# [PROBLEM TO SOLVE]
Look at the entries below and restate word for word the lines from the first through the one that has "An incomplete object".

_ _ _

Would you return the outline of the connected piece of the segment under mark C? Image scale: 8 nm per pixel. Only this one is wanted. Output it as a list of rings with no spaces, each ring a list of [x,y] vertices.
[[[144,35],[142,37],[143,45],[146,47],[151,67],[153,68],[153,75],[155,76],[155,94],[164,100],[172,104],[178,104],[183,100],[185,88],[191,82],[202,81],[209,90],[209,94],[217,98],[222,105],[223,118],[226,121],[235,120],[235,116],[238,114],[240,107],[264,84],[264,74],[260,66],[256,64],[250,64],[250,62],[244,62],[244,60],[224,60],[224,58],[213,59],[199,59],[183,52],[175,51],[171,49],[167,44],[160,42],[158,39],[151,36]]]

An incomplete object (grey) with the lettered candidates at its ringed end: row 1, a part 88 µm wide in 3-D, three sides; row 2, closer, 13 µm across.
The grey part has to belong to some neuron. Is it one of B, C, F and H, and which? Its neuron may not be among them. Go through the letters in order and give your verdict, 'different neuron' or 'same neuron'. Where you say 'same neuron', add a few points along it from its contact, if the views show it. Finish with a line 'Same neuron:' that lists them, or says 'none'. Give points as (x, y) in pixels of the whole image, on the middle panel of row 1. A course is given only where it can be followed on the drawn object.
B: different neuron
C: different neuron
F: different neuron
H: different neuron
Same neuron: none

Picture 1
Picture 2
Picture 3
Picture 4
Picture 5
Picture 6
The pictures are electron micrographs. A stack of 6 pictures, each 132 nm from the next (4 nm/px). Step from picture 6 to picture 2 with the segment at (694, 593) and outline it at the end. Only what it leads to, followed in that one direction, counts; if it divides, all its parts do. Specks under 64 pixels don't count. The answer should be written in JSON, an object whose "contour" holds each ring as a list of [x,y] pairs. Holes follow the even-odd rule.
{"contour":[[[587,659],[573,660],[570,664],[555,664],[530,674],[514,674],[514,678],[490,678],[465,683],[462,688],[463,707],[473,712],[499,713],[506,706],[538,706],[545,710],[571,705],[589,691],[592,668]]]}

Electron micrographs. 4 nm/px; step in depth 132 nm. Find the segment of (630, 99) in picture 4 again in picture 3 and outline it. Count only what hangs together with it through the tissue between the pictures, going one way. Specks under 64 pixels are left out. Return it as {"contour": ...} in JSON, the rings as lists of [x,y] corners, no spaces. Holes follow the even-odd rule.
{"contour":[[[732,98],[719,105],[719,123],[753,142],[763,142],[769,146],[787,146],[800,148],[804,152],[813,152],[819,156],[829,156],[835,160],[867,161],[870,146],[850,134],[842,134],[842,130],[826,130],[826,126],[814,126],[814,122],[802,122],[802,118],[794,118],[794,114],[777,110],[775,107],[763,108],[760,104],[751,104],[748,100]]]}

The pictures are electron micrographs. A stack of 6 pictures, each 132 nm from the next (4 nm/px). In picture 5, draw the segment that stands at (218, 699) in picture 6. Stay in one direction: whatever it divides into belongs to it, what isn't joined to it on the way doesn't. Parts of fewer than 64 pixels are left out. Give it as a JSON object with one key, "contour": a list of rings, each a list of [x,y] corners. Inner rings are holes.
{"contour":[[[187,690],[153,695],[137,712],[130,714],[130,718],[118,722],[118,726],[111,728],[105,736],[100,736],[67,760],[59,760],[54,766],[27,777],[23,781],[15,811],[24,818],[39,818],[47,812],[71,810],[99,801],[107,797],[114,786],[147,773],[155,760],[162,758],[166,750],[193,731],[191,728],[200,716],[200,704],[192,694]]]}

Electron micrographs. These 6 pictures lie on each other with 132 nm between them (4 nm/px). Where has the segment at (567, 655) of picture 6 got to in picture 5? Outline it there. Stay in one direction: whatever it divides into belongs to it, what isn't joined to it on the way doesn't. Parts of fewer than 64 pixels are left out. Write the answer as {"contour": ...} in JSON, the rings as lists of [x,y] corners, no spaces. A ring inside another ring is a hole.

_ _ _

# [ANSWER BELOW]
Would you return the outline of the connected piece of the segment under mark C? Image scale: 8 nm per pixel. Only this one is wanted. Output it as a list of rings with no spaces, each ring a list of [x,y] vertices.
[[[144,35],[142,37],[143,45],[146,47],[151,67],[153,68],[153,75],[155,76],[155,94],[164,100],[172,104],[178,104],[183,100],[185,88],[191,82],[202,81],[209,90],[209,94],[217,98],[222,105],[223,118],[226,121],[235,120],[235,116],[238,114],[240,107],[264,84],[264,74],[260,66],[256,64],[250,64],[250,62],[244,62],[244,60],[224,60],[224,58],[213,59],[199,59],[183,52],[175,51],[171,49],[167,44],[160,42],[158,39],[151,36]]]

An incomplete object (grey) with the lettered candidates at its ringed end: row 1, a part 88 µm wide in 3-D, three sides; row 2, closer, 13 µm across.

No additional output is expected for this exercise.